■ **RECORDS SHOWN**:
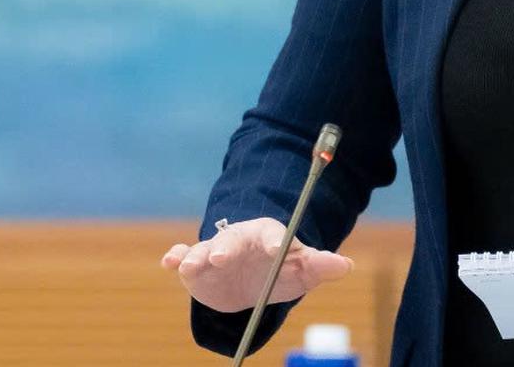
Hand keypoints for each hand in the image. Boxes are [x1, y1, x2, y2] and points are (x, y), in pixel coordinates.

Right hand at [159, 217, 355, 313]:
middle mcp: (239, 239)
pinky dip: (175, 256)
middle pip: (232, 240)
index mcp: (268, 236)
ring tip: (188, 266)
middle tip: (220, 257)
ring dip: (197, 256)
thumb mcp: (301, 271)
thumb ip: (319, 266)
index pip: (273, 233)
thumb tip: (345, 265)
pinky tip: (169, 261)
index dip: (276, 239)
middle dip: (225, 247)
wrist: (253, 280)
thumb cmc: (280, 270)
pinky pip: (183, 256)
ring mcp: (215, 250)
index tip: (278, 247)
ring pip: (204, 250)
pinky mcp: (195, 264)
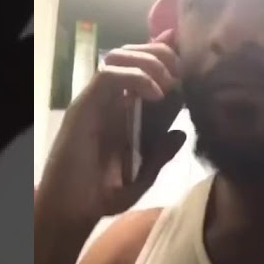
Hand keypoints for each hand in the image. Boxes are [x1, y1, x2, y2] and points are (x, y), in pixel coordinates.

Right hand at [37, 31, 187, 229]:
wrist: (72, 211)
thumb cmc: (103, 195)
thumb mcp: (143, 177)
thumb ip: (161, 154)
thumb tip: (182, 134)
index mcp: (124, 110)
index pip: (144, 69)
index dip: (166, 57)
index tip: (192, 58)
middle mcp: (109, 100)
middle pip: (133, 53)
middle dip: (162, 53)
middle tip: (183, 71)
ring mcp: (96, 101)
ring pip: (119, 56)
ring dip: (150, 60)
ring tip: (170, 81)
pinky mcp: (84, 107)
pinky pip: (108, 76)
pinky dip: (135, 77)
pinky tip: (156, 95)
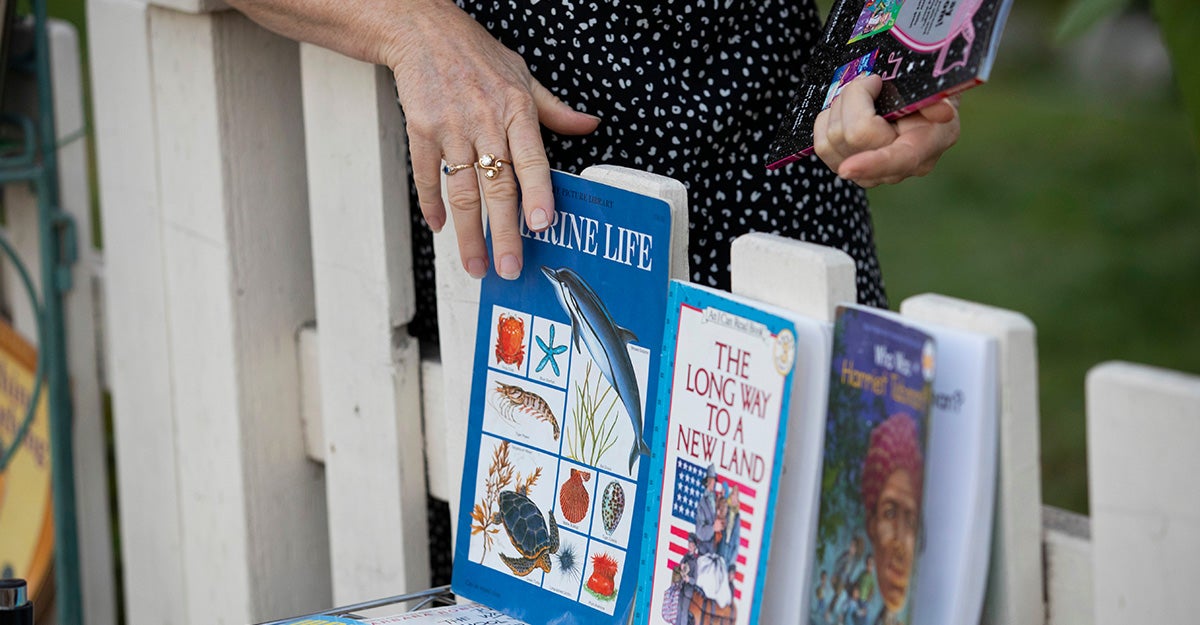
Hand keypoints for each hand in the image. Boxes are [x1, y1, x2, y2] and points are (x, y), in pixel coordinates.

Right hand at [385, 3, 599, 278]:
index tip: (543, 224)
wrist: (423, 30)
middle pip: (496, 187)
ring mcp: (450, 128)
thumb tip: (589, 125)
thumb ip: (554, 110)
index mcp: (515, 110)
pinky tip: (440, 226)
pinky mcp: (420, 130)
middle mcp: (484, 121)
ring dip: (468, 234)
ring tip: (476, 265)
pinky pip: (427, 175)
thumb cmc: (476, 55)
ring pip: (461, 191)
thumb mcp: (524, 76)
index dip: (538, 193)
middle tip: (509, 268)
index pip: (531, 159)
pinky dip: (432, 203)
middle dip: (504, 233)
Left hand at [813, 74, 958, 186]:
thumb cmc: (930, 96)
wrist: (921, 107)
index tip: (849, 168)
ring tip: (860, 94)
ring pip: (832, 140)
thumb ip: (938, 100)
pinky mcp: (846, 167)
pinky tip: (844, 111)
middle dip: (854, 98)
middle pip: (854, 137)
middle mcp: (895, 169)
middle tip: (870, 80)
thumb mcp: (941, 92)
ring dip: (839, 107)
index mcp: (923, 150)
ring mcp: (869, 173)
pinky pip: (821, 145)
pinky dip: (826, 121)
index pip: (896, 161)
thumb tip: (942, 113)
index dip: (872, 164)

■ **TASK REQUIREMENTS**: Going back over the entries above, copy word for word every line from the one that has "index pip: (144, 69)" on through the one that has "pinky mcp: (84, 107)".

■ **WRITTEN ANSWER**:
index pip: (144, 69)
index dip: (166, 57)
index tip: (192, 58)
middle mcp: (109, 100)
middle pip: (133, 53)
middle dip: (162, 53)
middle tip: (183, 71)
ring mcp: (96, 101)
ring pip: (119, 56)
ring dip: (150, 60)
ring tip: (170, 81)
pinky mcp: (84, 107)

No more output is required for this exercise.